------ Supplied information
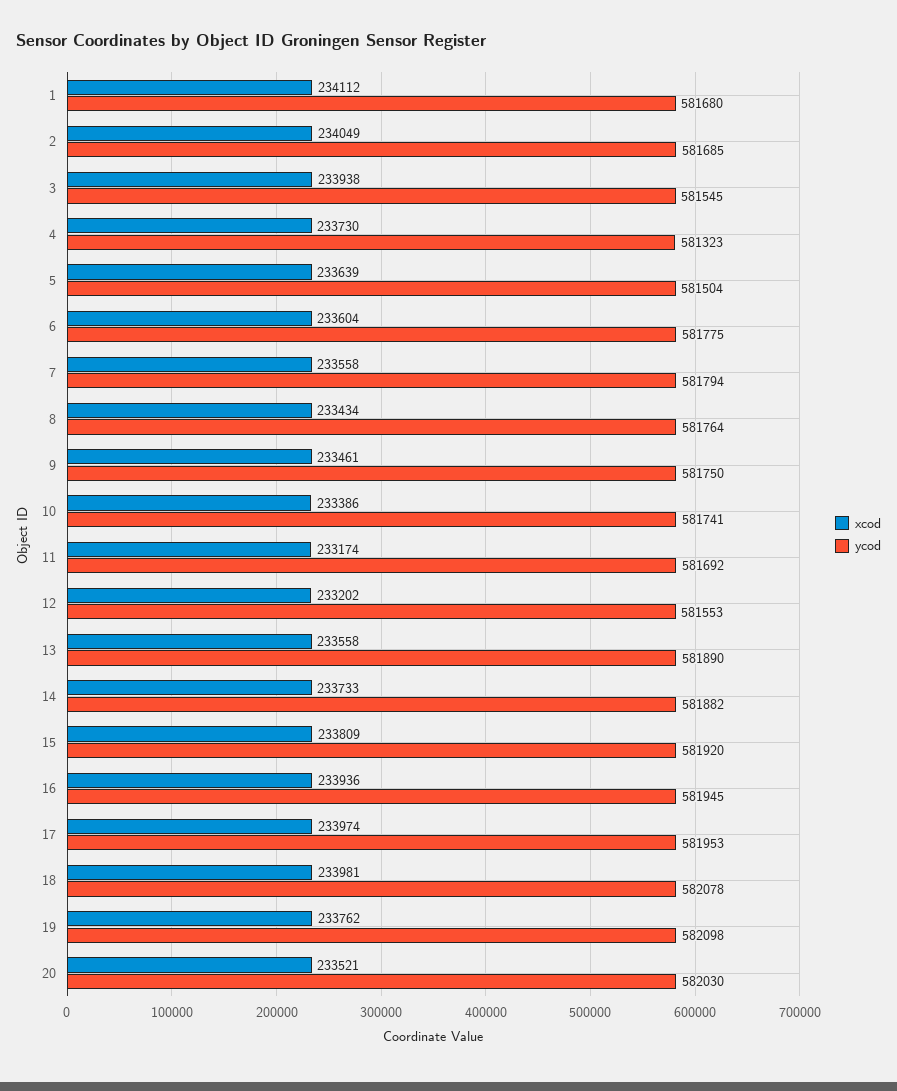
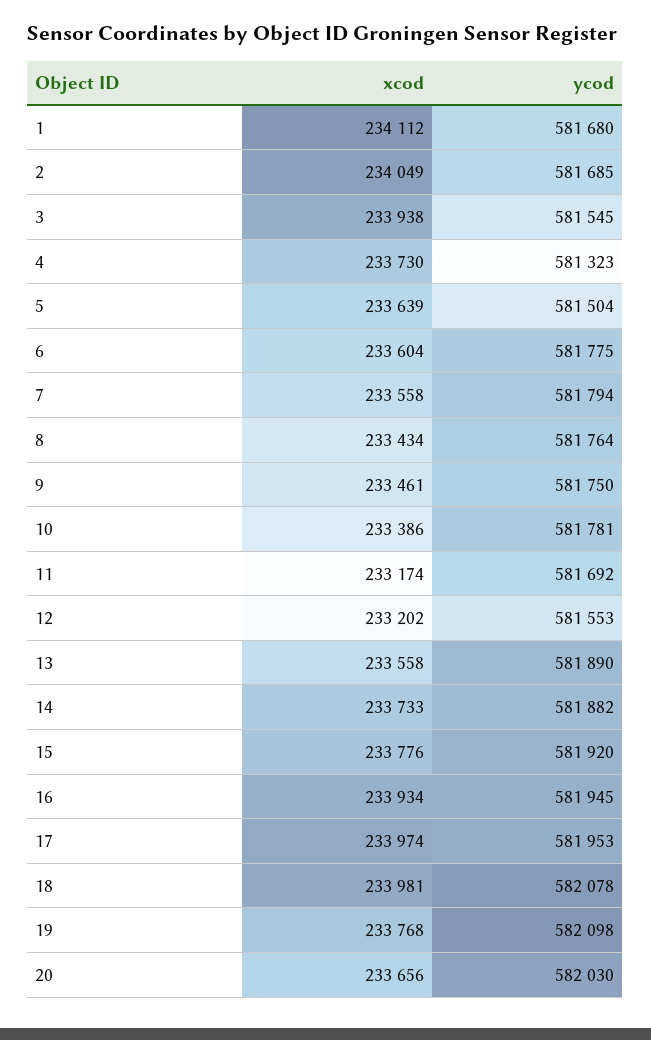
  {
    "xcod": {
      "1": 234112,
      "2": 234049,
      "3": 233938,
      "4": 233730,
      "5": 233639,
      "6": 233604,
      "7": 233558,
      "8": 233434,
      "9": 233461,
      "10": 233386,
      "11": 233174,
      "12": 233202,
      "13": 233558,
      "14": 233733,
-     "15": 233809,
+     "15": 233776,
-     "16": 233936,
+     "16": 233934,
      "17": 233974,
      "18": 233981,
-     "19": 233762,
+     "19": 233768,
-     "20": 233521
+     "20": 233656
    },
    "ycod": {
      "1": 581680,
      "2": 581685,
      "3": 581545,
      "4": 581323,
      "5": 581504,
      "6": 581775,
      "7": 581794,
      "8": 581764,
      "9": 581750,
-     "10": 581741,
+     "10": 581781,
      "11": 581692,
      "12": 581553,
      "13": 581890,
      "14": 581882,
      "15": 581920,
      "16": 581945,
      "17": 581953,
      "18": 582078,
      "19": 582098,
      "20": 582030
    }
  }

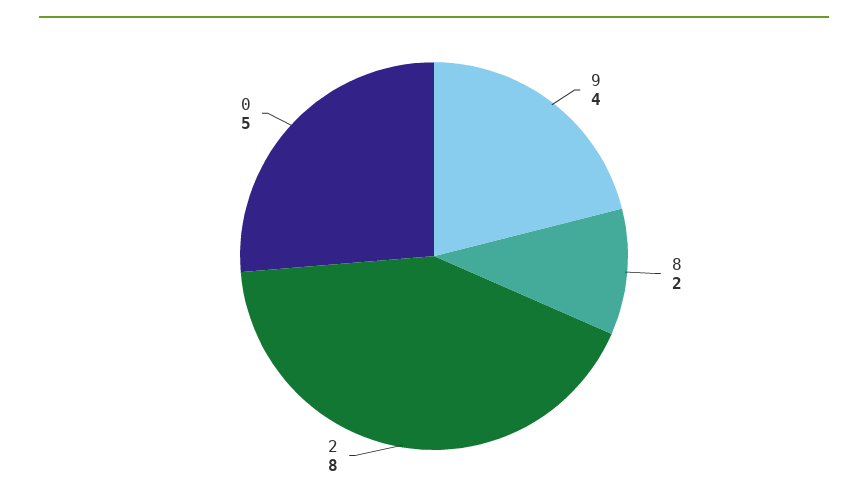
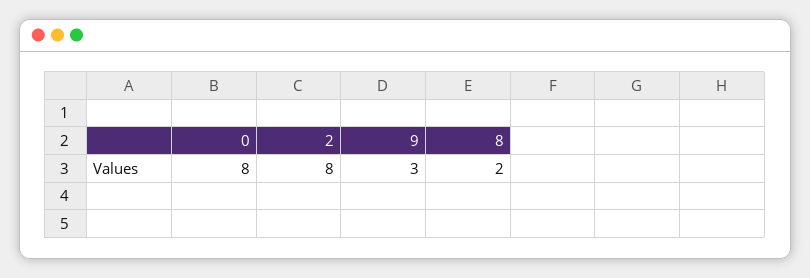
  {
-   "9": 4,
+   "9": 3,
    "8": 2,
    "2": 8,
-   "0": 5
+   "0": 8
  }

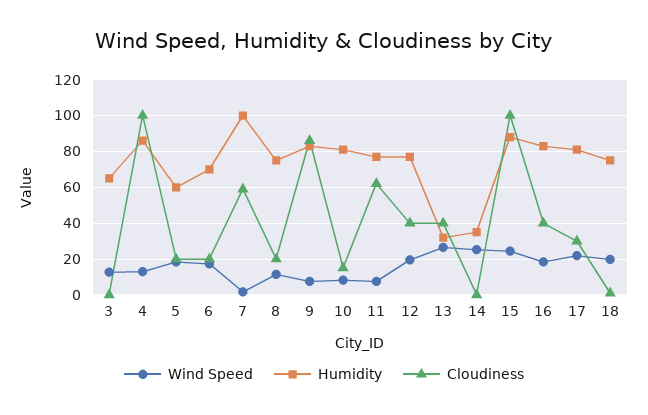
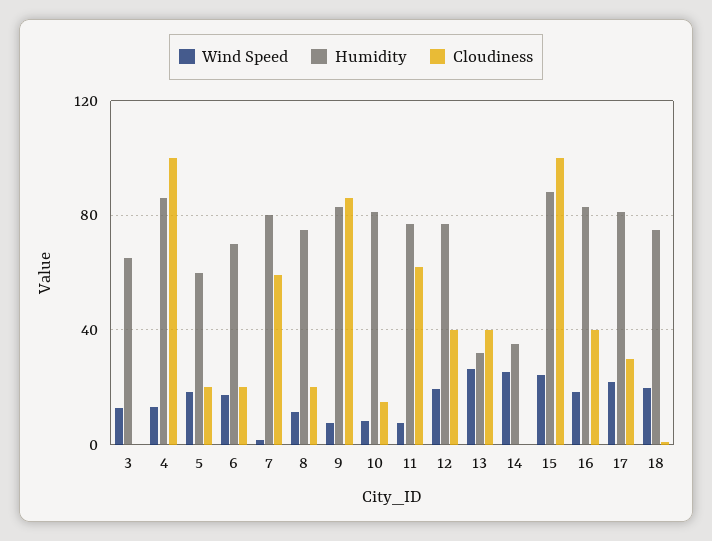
  {
    "Wind Speed": {
      "3": 15,
      "4": 15,
      "5": 20,
      "6": 15,
      "7": 0,
      "8": 10,
      "9": 10,
      "10": 10,
      "11": 5,
      "12": 20,
      "13": 25,
      "14": 25,
      "15": 25,
      "16": 20,
      "17": 20,
      "18": 20
    },
    "Humidity": {
      "3": 65,
      "4": 85,
      "5": 60,
      "6": 70,
-     "7": 100,
+     "7": 80,
      "8": 75,
      "9": 85,
      "10": 80,
      "11": 75,
      "12": 75,
      "13": 30,
      "14": 35,
      "15": 90,
      "16": 85,
      "17": 80,
      "18": 75
    },
    "Cloudiness": {
      "3": 0,
      "4": 100,
      "5": 20,
      "6": 20,
      "7": 60,
      "8": 20,
      "9": 85,
      "10": 15,
      "11": 60,
      "12": 40,
      "13": 40,
      "14": 0,
      "15": 100,
      "16": 40,
      "17": 30,
      "18": 0
    }
  }

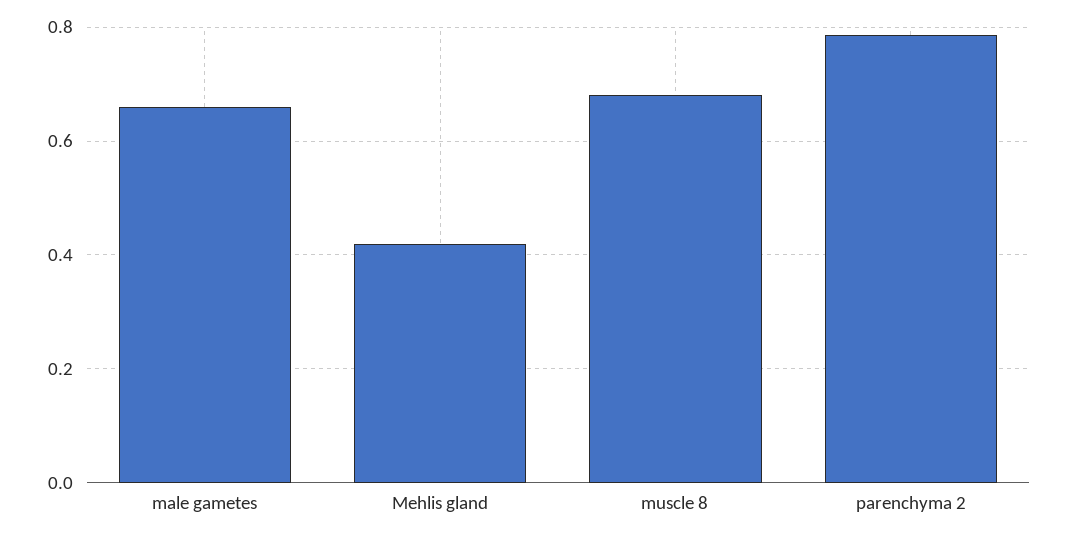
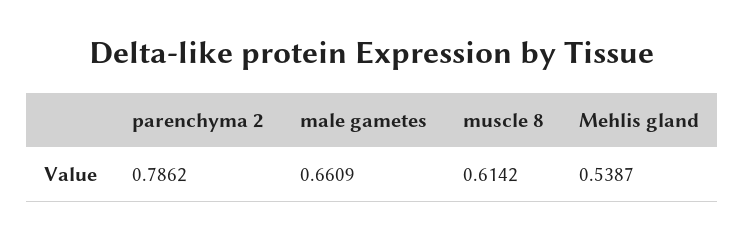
  {
    "male gametes": 0.6609,
-   "Mehlis gland": 0.42,
+   "Mehlis gland": 0.5387,
-   "muscle 8": 0.68,
+   "muscle 8": 0.6142,
    "parenchyma 2": 0.7862
  }

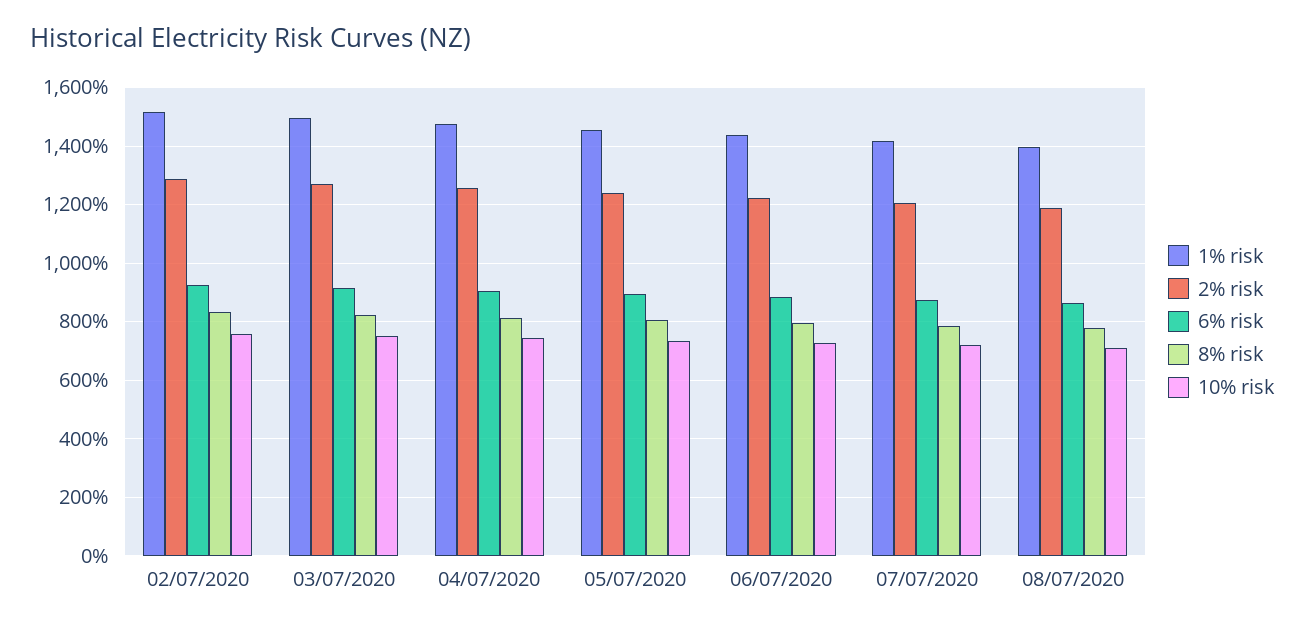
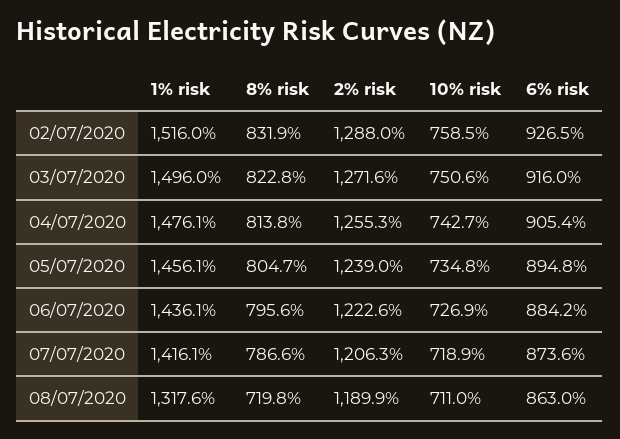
  {
    "1% risk": {
      "02/07/2020": 1516,
      "03/07/2020": 1496,
      "04/07/2020": 1476.1,
      "05/07/2020": 1456.1,
      "06/07/2020": 1436.1,
      "07/07/2020": 1416.1,
-     "08/07/2020": 1400
+     "08/07/2020": 1317.6
    },
    "2% risk": {
      "02/07/2020": 1288,
      "03/07/2020": 1271.6,
      "04/07/2020": 1255.3,
      "05/07/2020": 1239,
      "06/07/2020": 1222.6,
      "07/07/2020": 1206.3,
      "08/07/2020": 1189.9
    },
    "6% risk": {
      "02/07/2020": 926.5,
      "03/07/2020": 916,
      "04/07/2020": 905.4,
      "05/07/2020": 894.8,
      "06/07/2020": 884.2,
      "07/07/2020": 873.6,
      "08/07/2020": 863
    },
    "8% risk": {
      "02/07/2020": 831.9,
      "03/07/2020": 822.8,
      "04/07/2020": 813.8,
      "05/07/2020": 804.7,
      "06/07/2020": 795.6,
      "07/07/2020": 786.6,
-     "08/07/2020": 775
+     "08/07/2020": 719.8
    },
    "10% risk": {
      "02/07/2020": 758.5,
      "03/07/2020": 750.6,
      "04/07/2020": 742.7,
      "05/07/2020": 734.8,
      "06/07/2020": 726.9,
      "07/07/2020": 718.9,
      "08/07/2020": 711
    }
  }

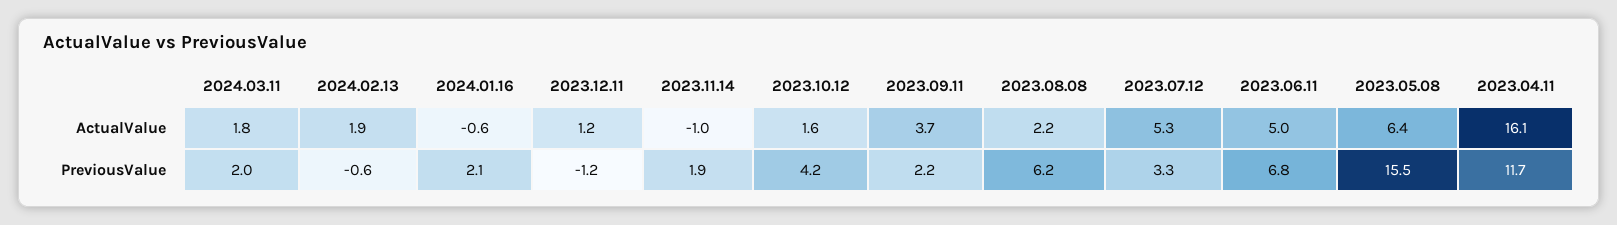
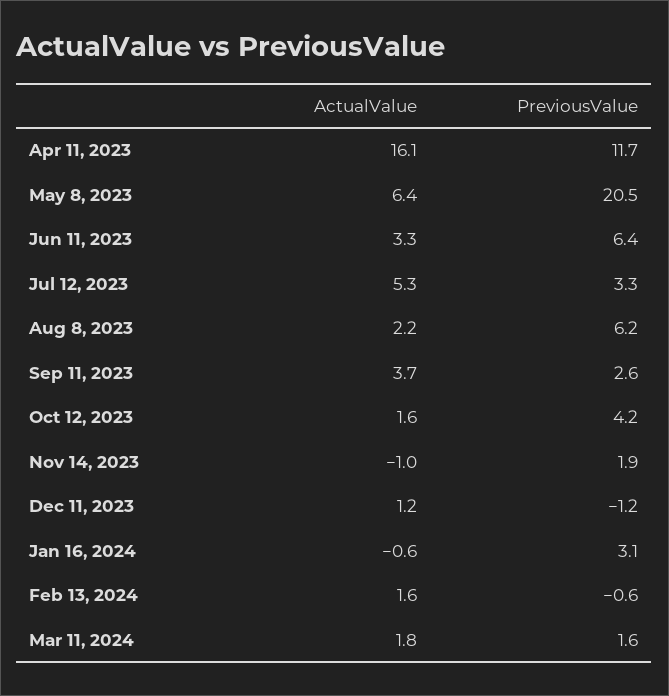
  {
    "2024.03.11": {
      "ActualValue": 1.8,
-     "PreviousValue": 2
+     "PreviousValue": 1.6
    },
    "2024.02.13": {
-     "ActualValue": 1.9,
+     "ActualValue": 1.6,
      "PreviousValue": -0.6
    },
    "2024.01.16": {
      "ActualValue": -0.6,
-     "PreviousValue": 2.1
+     "PreviousValue": 3.1
    },
    "2023.12.11": {
      "ActualValue": 1.2,
      "PreviousValue": -1.2
    },
    "2023.11.14": {
      "ActualValue": -1,
      "PreviousValue": 1.9
    },
    "2023.10.12": {
      "ActualValue": 1.6,
      "PreviousValue": 4.2
    },
    "2023.09.11": {
      "ActualValue": 3.7,
-     "PreviousValue": 2.2
+     "PreviousValue": 2.6
    },
    "2023.08.08": {
      "ActualValue": 2.2,
      "PreviousValue": 6.2
    },
    "2023.07.12": {
      "ActualValue": 5.3,
      "PreviousValue": 3.3
    },
    "2023.06.11": {
-     "ActualValue": 5,
+     "ActualValue": 3.3,
-     "PreviousValue": 6.8
+     "PreviousValue": 6.4
    },
    "2023.05.08": {
      "ActualValue": 6.4,
-     "PreviousValue": 15.5
+     "PreviousValue": 20.5
    },
    "2023.04.11": {
      "ActualValue": 16.1,
      "PreviousValue": 11.7
    }
  }

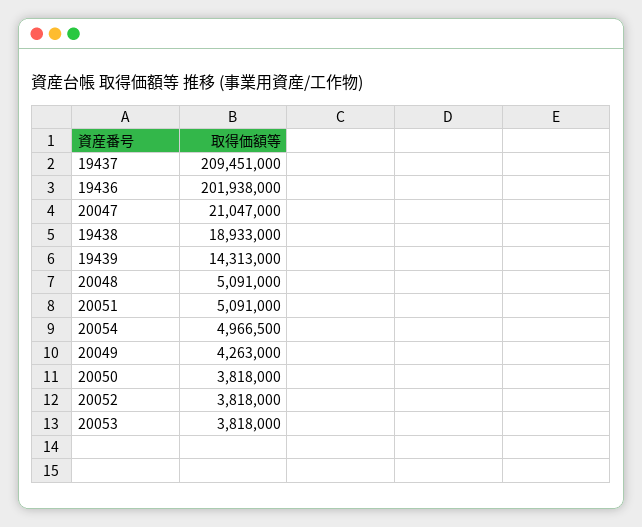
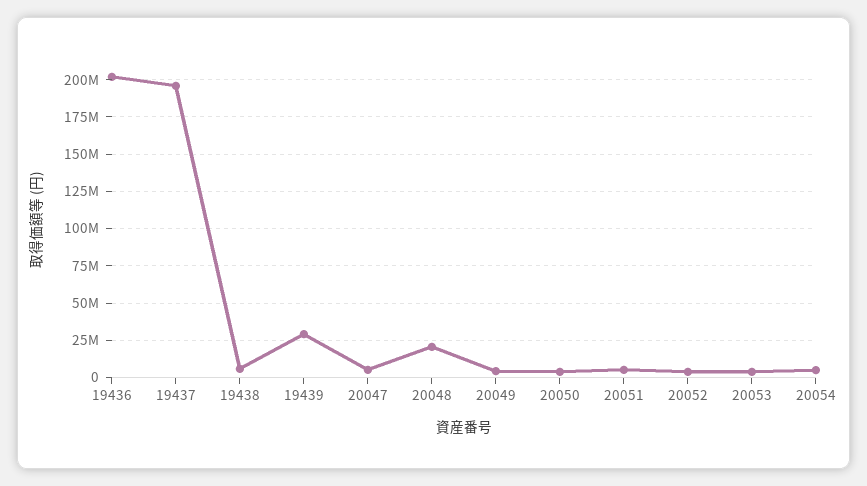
  {
-   "19437": 209451000,
+   "19437": 195000000,
    "19436": 201938000,
-   "20047": 21047000,
+   "20047": 5000000,
-   "19438": 18933000,
+   "19438": 5000000,
-   "19439": 14313000,
+   "19439": 30000000,
-   "20048": 5091000,
+   "20048": 20000000,
    "20051": 5091000,
    "20054": 4966500,
    "20049": 4263000,
    "20050": 3818000,
    "20052": 3818000,
    "20053": 3818000
  }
------------
__What you should do__
Take every line above where "gland" appears and copy it.

__Reply to the task__
-   "Mehlis gland": 0.42,
+   "Mehlis gland": 0.5387,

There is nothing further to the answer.